2.2.4. Gestion d’erreurs

[Serializable]
class TransactionManagementAttribute : PostSharp.Aspects.MethodInterceptionAspect
{
    public uint MaxRetries { get; set; }
    public int Delay { get; set; }
    public TransactionManagementAttribute(uint retries = 5, int delay = 500)
    {
        MaxRetries = retries;
        Delay = delay;
    }
    public override void OnInvoke(PostSharp.Aspects.MethodInterceptionArgs args)
    {
        int i = 0;
        while (i < MaxRetries)
        {
            try
            {
		Console.WriteLine(String.Format("{0} attempts to connect.", i));
                args.Proceed();
                break;
            }
            catch (SystemBusyDatabaseException e)
            {
                if (i < MaxRetries)
                {
                    //Thread.Sleep(Delay);
                    i++;
                }
                else
                {
                    throw;
                }
            }
            catch (Exception e)
            {
                throw;
            }
        }
    }
}

Ici encore une implémentation d’une gestion d’erreurs sur une dépendance peut être sujette à des problèmes de ressources. Contrairement au précèdent exemple, notre aspect ne dérive pas de OnMethodBoundaryAspect mais de MethodInterceptionAspect, qui nous permet ici d’avoir un contrôle sur l’exécution de la méthode elle-même. Ainsi, si l’appel de notre méthode signalée renvoie une exception de type SystemBusyDatabaseException, OnInvoke attrape l’exception et décide d’exécuter à nouveau la méthode si le nombre d’essais maximal n’est pas dépassé. A noter aussi que nous ajoutons ici notre constructeur afin de nous permettre d’ajouter le maximum de tentatives (MaxRetries) ainsi que le délai entre chaque tentative (Delay) dans la déclaration de notre attribut.
Voici le code signalant cet aspect ainsi que ce qu’il génère sur la sortie standard.

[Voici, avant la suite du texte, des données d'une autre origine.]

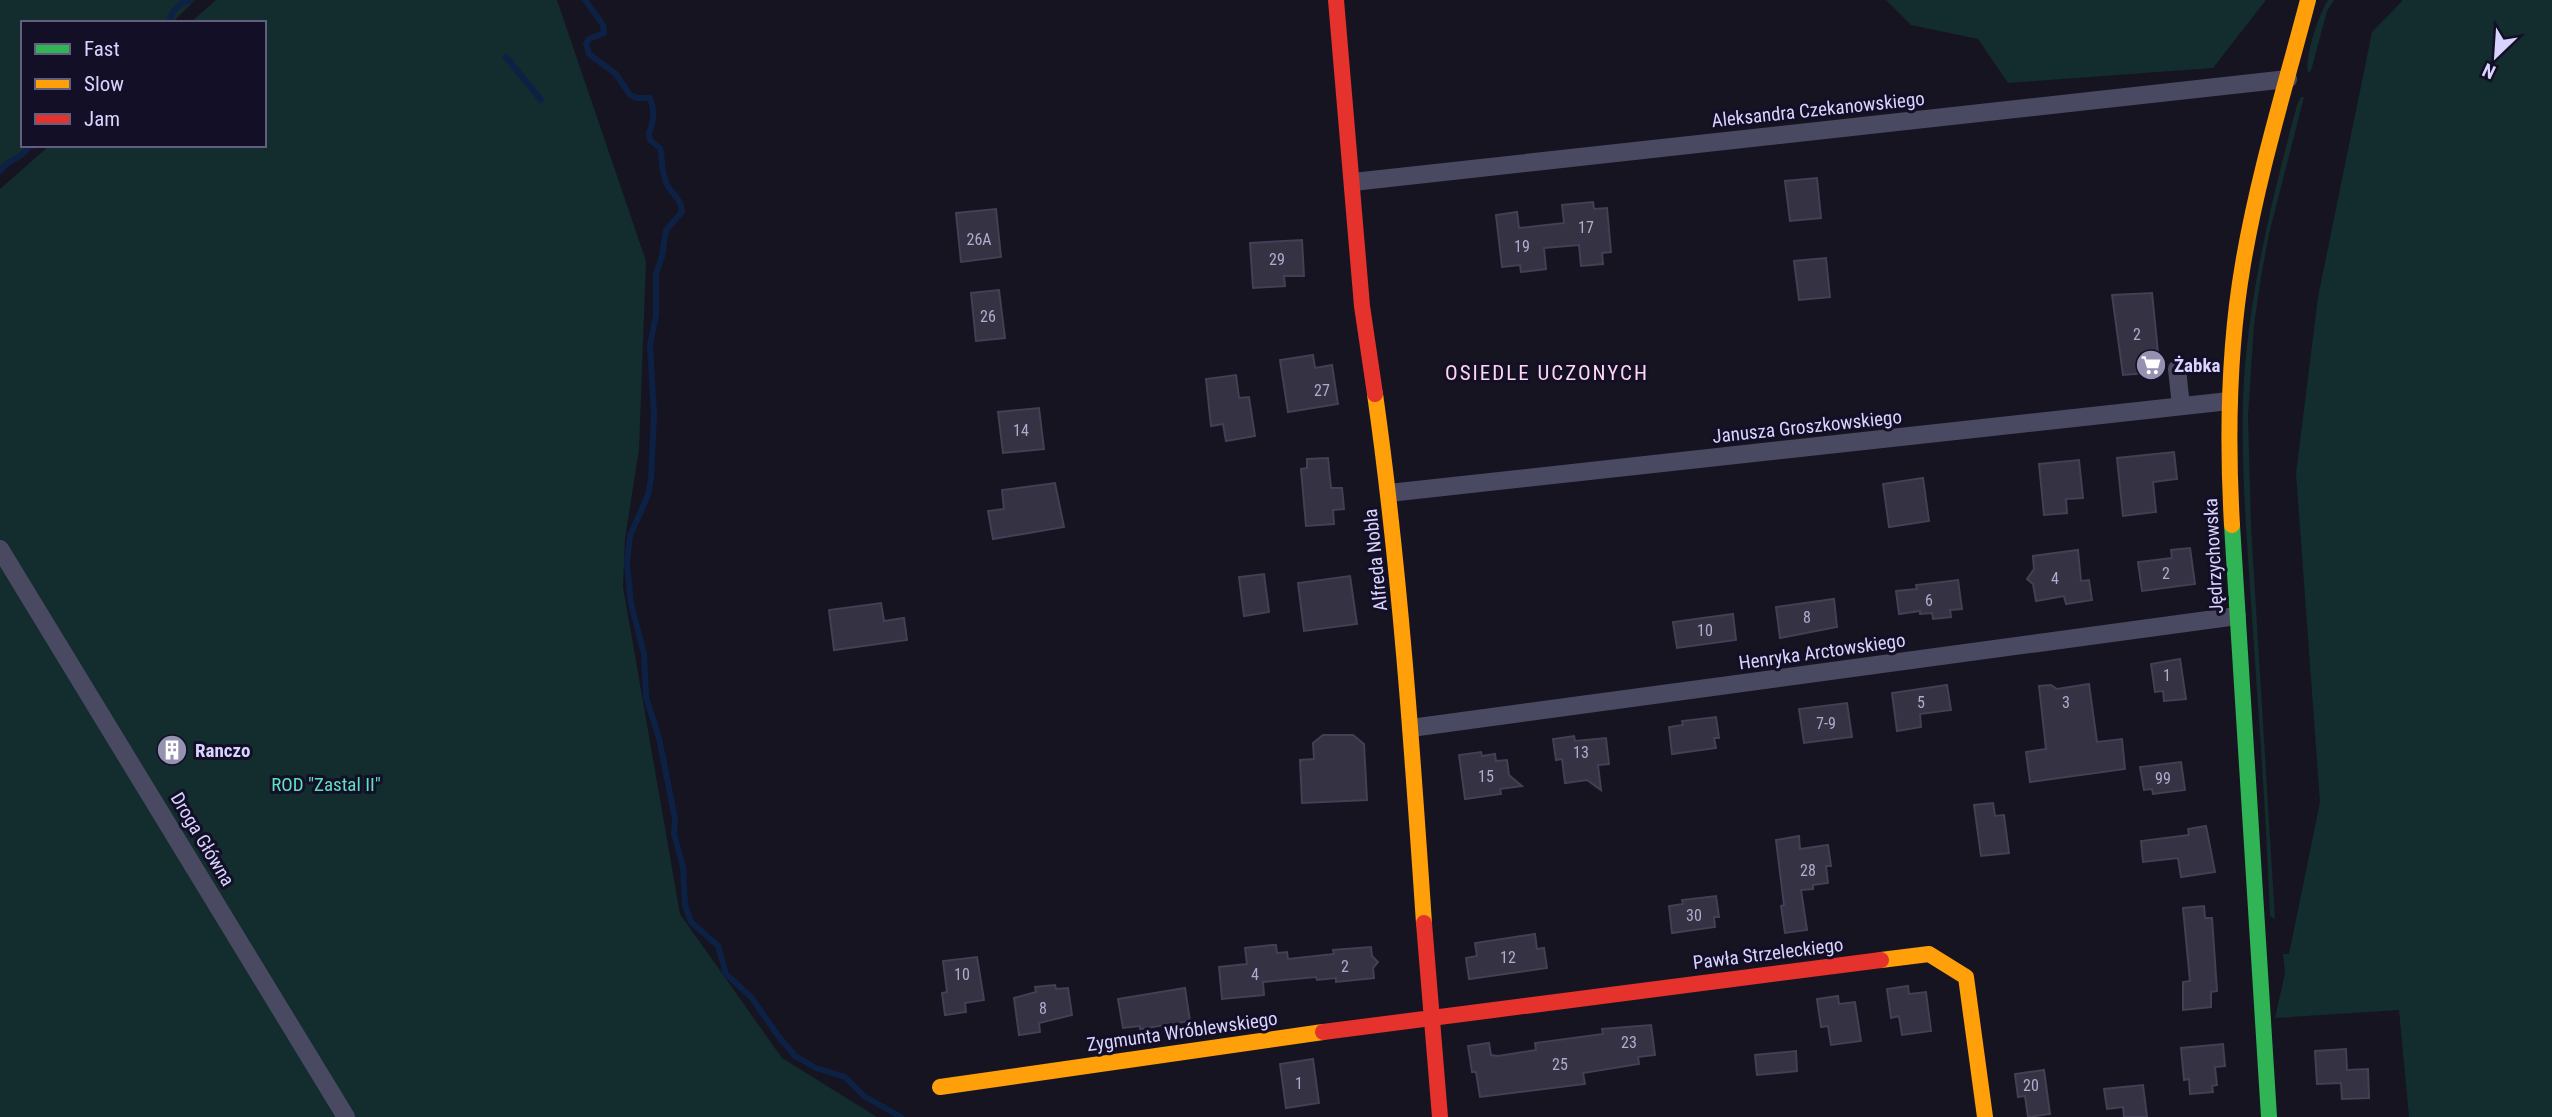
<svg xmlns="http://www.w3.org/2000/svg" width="2552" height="1117" viewBox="0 0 2552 1117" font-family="'Roboto Condensed',sans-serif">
<rect width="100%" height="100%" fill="#161421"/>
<path fill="#132c2d" d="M 0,0 L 195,0 L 172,23 L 23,23 L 23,145 L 32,145 L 0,170 Z
M 216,0 L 557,0 L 646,261 L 639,449 L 625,539 L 623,587 L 680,914 L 782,1058 L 877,1117 L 0,1117 L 0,189 L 50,145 L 264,145 L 264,23 L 190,23 Z
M 1886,0 L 2266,0 L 2213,68 L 2008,83 L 1978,39 L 1911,25 Z
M 2328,0 L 2334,0 L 2327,11 L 2311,71 L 2308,73 C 2304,59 2319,13 2328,0 Z
M 2403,0 L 2552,0 L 2552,1117 L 2409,1117 L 2399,1010 L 2275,1018 L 2285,973 L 2283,954 L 2289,954 L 2320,802 L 2296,473 L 2318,297 L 2372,32 Z
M 2301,97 L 2304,97 L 2269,234 L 2261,277 L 2254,325 L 2248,415 L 2251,527 L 2275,919 L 2270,916 C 2266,811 2258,707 2251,603 C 2246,524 2239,444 2245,365 C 2253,276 2274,191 2297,105 Z"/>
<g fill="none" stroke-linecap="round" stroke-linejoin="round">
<path stroke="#0d2144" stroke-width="6" d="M 585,0 L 603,25 L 604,33 L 589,39 L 586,44 L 589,54 L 616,74 L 630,95 L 637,98 L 650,98 C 655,112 654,120 649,133 L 650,140 L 660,148 C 663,160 661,171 666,182 C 670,193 682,199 682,212 L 666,230 L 662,256 L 656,274 L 656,315 L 650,345 L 654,415 L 651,479 L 648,495 L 630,536 L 627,563 L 631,604 L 644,654 L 646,697 L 659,738 L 675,819 L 674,834 L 683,867 L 685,905 L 691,922 L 718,946 L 726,974 L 751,997 L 779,1037 L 795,1056 L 816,1068 L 845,1077 L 864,1096 L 901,1117
M 169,23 C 172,9 178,4 191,0
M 506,57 L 541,100
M 0,171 C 8,159 21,160 29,147 L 37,145"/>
</g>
<path fill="#343243" stroke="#433f54" stroke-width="2" d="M 1817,178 L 1821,218 L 1790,221 L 1785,181 Z
M 1593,202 L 1594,209 L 1607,208 L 1611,252 L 1602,253 L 1603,264 L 1581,266 L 1579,245 L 1544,248 L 1546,269 L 1521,272 L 1520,265 L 1502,267 L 1496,215 L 1517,212 L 1519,228 L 1564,223 L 1562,205 Z
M 996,209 L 1001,257 L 961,262 L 956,213 Z
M 1302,240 L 1304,276 L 1284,276 L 1285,286 L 1253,288 L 1250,243 Z
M 1826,258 L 1830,297 L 1799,300 L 1794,261 Z
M 999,290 L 1005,338 L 976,341 L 971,293 Z
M 2152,293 L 2160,372 L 2123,375 L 2112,295 Z
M 1313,355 L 1315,368 L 1332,365 L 1338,404 L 1288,412 L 1280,360 Z
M 1236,375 L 1239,398 L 1249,397 L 1255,436 L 1226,441 L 1223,424 L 1211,426 L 1206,379 Z
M 1039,408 L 1044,449 L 1003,453 L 998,412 Z
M 2174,452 L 2177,479 L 2153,482 L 2156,512 L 2123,516 L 2117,458 Z
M 1328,458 L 1331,488 L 1342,488 L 1344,509 L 1333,510 L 1334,524 L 1306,526 L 1301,469 L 1307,468 L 1307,459 Z
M 2079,460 L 2083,498 L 2066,499 L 2067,513 L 2044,515 L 2039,464 Z
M 1923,478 L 1929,521 L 1889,527 L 1883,484 Z
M 1055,483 L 1064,527 L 993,539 L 988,511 L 1004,509 L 1002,490 Z
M 2190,548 L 2195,584 L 2142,591 L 2138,562 L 2172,558 L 2171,550 Z
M 2078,550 L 2081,581 L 2089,580 L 2092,600 L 2066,604 L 2064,596 L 2036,601 L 2033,584 L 2027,579 L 2034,569 L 2033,556 Z
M 1264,574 L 1269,612 L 1244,616 L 1239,577 Z
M 1350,576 L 1357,624 L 1304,631 L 1298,583 Z
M 1958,580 L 1962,609 L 1950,610 L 1951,617 L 1933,619 L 1932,613 L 1920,614 L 1920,611 L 1899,614 L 1896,591 L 1917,589 L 1916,585 Z
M 1834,599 L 1837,627 L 1780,638 L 1776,607 Z
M 881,603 L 884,621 L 904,618 L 907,640 L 834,650 L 829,610 Z
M 1733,614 L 1736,640 L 1677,648 L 1673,622 Z
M 2180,659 L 2186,699 L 2164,701 L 2163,691 L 2155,692 L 2151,664 Z
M 2089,684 L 2097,742 L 2122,739 L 2125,769 L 2030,782 L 2026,752 L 2046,749 L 2039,686 L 2051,685 L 2057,689 Z
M 1947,685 L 1951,710 L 1920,714 L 1921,727 L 1897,731 L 1892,693 Z
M 1847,703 L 1852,737 L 1804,743 L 1799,709 Z
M 1716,717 L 1719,738 L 1714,738 L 1716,748 L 1672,754 L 1669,727 L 1683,725 L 1682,721 Z
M 1323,735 L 1353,735 L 1364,744 L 1367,800 L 1302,803 L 1300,760 L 1314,759 L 1313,743 Z
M 176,736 L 186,753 L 167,764 L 157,747 Z
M 1574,736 L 1575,741 L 1606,738 L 1609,764 L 1598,765 L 1601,790 L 1587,780 L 1565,783 L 1562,759 L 1556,760 L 1553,739 Z
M 1481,752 L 1482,756 L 1495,754 L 1496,761 L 1507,760 L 1509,775 L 1522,786 L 1500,789 L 1501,794 L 1465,799 L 1459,755 Z
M 2181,762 L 2185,790 L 2153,794 L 2152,789 L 2144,790 L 2140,767 Z
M 1993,803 L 1995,816 L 2004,815 L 2009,853 L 1981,856 L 1974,805 Z
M 2206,826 L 2215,872 L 2181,877 L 2178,858 L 2143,862 L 2141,841 L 2189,835 L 2188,829 Z
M 1799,836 L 1800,849 L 1828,845 L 1831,866 L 1826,866 L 1828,883 L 1813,885 L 1813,889 L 1801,890 L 1807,930 L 1785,933 L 1781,906 L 1784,905 L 1776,840 Z
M 1716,896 L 1719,917 L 1714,917 L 1715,927 L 1672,933 L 1669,906 L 1683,904 L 1682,900 Z
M 2204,906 L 2205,918 L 2212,918 L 2217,991 L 2211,992 L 2211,1007 L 2183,1010 L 2183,982 L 2190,981 L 2183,908 Z
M 1535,934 L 1537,949 L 1544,948 L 1547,968 L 1469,979 L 1466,958 L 1477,956 L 1475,943 Z
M 1273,945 L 1276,945 L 1277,953 L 1287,952 L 1288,959 L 1334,954 L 1333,950 L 1371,947 L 1372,956 L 1378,962 L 1373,968 L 1374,978 L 1336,982 L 1336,978 L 1317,980 L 1316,977 L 1263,982 L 1264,995 L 1222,999 L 1219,967 L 1247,964 L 1245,948 Z
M 977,957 L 984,1000 L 965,1003 L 966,1012 L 945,1015 L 942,993 L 947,992 L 943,961 Z
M 1055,985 L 1056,989 L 1068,988 L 1072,1015 L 1039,1023 L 1040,1032 L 1019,1035 L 1014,998 L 1036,992 L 1035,987 Z
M 1908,986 L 1909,994 L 1926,992 L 1931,1031 L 1902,1035 L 1899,1016 L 1891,1018 L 1887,989 Z
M 1185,988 L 1190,1021 L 1140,1029 L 1140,1026 L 1123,1028 L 1118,999 Z
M 1838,996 L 1839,1004 L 1855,1002 L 1861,1041 L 1831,1045 L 1828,1026 L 1821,1027 L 1817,999 Z
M 1651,1025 L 1655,1055 L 1638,1057 L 1639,1064 L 1583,1073 L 1585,1084 L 1480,1097 L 1476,1072 L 1472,1072 L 1468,1046 L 1489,1043 L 1491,1055 L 1498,1056 L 1536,1050 L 1535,1043 L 1603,1034 L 1602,1029 Z
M 2223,1044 L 2225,1066 L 2215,1067 L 2217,1085 L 2212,1086 L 2213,1092 L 2190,1094 L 2189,1079 L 2184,1080 L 2181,1048 Z
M 2346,1049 L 2347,1070 L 2368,1069 L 2369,1098 L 2342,1099 L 2341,1083 L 2317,1084 L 2315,1051 Z
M 1796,1051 L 1797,1071 L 1757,1075 L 1755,1055 Z
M 1313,1059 L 1319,1103 L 1286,1108 L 1280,1064 Z
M 2044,1070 L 2050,1114 L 2028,1117 L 2025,1096 L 2018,1097 L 2015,1074 Z
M 2143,1085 L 2147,1117 L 2124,1117 L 2123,1107 L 2107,1109 L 2104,1089 Z"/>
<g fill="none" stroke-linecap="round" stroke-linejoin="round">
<path stroke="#4a4962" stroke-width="18" d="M 1353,182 L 2288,79
M 2177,369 L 2181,406
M 1389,493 L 2229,401
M 0,549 L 346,1117
M 1411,728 L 2237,616"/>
<path stroke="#30b455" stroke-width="16" d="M 2232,525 L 2269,1117"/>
<path stroke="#ff9f0a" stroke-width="16" d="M 1375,394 C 1400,570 1412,746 1424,923
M 2232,525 C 2227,438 2228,351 2243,264 C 2258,175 2285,88 2308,0
M 1881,960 L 1929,954 L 1966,977 L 1985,1117
M 940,1087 L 1323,1032"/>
<path stroke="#e5322d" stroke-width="16" d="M 1336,0 L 1362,306 L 1375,394
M 1424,923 L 1440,1117
M 1323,1032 L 1881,960"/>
</g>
<defs>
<g id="supermarket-disc" transform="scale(1.575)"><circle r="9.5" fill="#9591b1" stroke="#130f26"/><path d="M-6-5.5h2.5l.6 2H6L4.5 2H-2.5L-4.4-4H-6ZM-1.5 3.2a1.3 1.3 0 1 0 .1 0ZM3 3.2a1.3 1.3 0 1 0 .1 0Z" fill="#fff"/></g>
<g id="building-disc" transform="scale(1.575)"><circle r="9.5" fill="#9591b1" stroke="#130f26"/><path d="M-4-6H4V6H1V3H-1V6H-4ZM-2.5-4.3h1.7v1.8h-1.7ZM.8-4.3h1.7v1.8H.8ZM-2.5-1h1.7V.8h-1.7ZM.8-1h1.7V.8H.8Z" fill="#fff"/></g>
</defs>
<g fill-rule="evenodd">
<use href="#supermarket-disc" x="2151" y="365"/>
<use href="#building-disc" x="172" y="750"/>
</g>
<g text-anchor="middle" stroke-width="6" stroke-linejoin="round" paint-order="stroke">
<g font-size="16" fill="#b0acd0">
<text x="1586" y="233">17</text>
<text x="979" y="245">26A</text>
<text x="1522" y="252">19</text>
<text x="1277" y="265">29</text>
<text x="988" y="322">26</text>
<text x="2137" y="340">2</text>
<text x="1322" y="396">27</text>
<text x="1021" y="436">14</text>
<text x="2166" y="579">2</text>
<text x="2055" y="584">4</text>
<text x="1929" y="606">6</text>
<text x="1807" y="623">8</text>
<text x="1705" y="636">10</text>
<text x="2167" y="681">1</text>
<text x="1921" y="708">5</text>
<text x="2066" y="708">3</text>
<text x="1826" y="729">7-9</text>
<text x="1581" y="758">13</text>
<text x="1486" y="782">15</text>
<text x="2163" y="784">99</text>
<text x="1808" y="876">28</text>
<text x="1694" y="921">30</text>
<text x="1508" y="963">12</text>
<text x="1345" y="972">2</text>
<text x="962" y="980">10</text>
<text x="1255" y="980">4</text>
<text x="1043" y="1014">8</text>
<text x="1629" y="1048">23</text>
<text x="1560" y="1070">25</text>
<text x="1299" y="1089">1</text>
<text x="2031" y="1091">20</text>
</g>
<g font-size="19" fill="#d9d4ff" stroke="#130f26">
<text transform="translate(1818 109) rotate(-6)" y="7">Aleksandra Czekanowskiego</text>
<text transform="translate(1807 426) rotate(-6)" y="7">Janusza Groszkowskiego</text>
<text transform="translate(2213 556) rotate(-93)" y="7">Jędrzychowska</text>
<text transform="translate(1375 560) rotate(-96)" y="7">Alfreda Nobla</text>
<text transform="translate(1822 651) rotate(-8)" y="7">Henryka Arctowskiego</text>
<text transform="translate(203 839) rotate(59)" y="7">Droga Główna</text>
<text transform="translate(1768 953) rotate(-7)" y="7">Pawła Strzeleckiego</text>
<text transform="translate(1182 1031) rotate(-8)" y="7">Zygmunta Wróblewskiego</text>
</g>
<g font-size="19" font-weight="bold" fill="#d9d4ff" stroke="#130f26" text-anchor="start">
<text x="2174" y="372">Żabka</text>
<text x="195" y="757">Ranczo</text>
</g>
<g font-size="19" fill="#5fe0c0" stroke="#130f26">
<text x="326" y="791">ROD "Zastal II"</text>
</g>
<g font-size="21" letter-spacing="2" fill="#ffd6f0" stroke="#130f26">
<text x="1547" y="380">OSIEDLE UCZONYCH</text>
</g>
</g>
<rect x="21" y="21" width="245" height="126" fill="#130f26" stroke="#625e7d" stroke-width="2"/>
<rect x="35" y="44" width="35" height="10" fill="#30b455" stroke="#625e7d" stroke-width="2"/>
<text x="84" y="56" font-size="21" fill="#d9d4ff">Fast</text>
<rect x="35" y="79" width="35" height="10" fill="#ff9f0a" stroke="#625e7d" stroke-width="2"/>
<text x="84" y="91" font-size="21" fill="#d9d4ff">Slow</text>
<rect x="35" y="114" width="35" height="10" fill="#e5322d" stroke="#625e7d" stroke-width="2"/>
<text x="84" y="126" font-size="21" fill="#d9d4ff">Jam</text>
<g transform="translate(2496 56) rotate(205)" stroke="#130f26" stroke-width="5" paint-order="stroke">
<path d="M0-5L12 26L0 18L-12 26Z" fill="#d9d4ff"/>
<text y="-10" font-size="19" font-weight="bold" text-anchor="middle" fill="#d9d4ff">N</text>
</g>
</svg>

[TransactionManagement(4, 500)]
public bool SaveClient(Client c)
{
    throw new SystemBusyDatabaseException();
    throw new SystemBusyDatabaseException();
    throw new SystemBusyDatabaseException();
    return true;
}

0 attempts to connect.
1 attempts to connect.
2 attempts to connect.
3 attempts to connect.

Conclusion

Au cours de cet article, nous avons pu aborder la puissance que permet la programmation orientée aspect a travers plusieurs exemples illustrant certaines préoccupations transverses qui font le quotidien du développeur. J’espère sincèrement que ce modeste article aura pu participer a vous convaincre de la réelle solution que représente la programmation orientée aspect pour en finir avec le caractère intrusif des préoccupations transverses dans le code.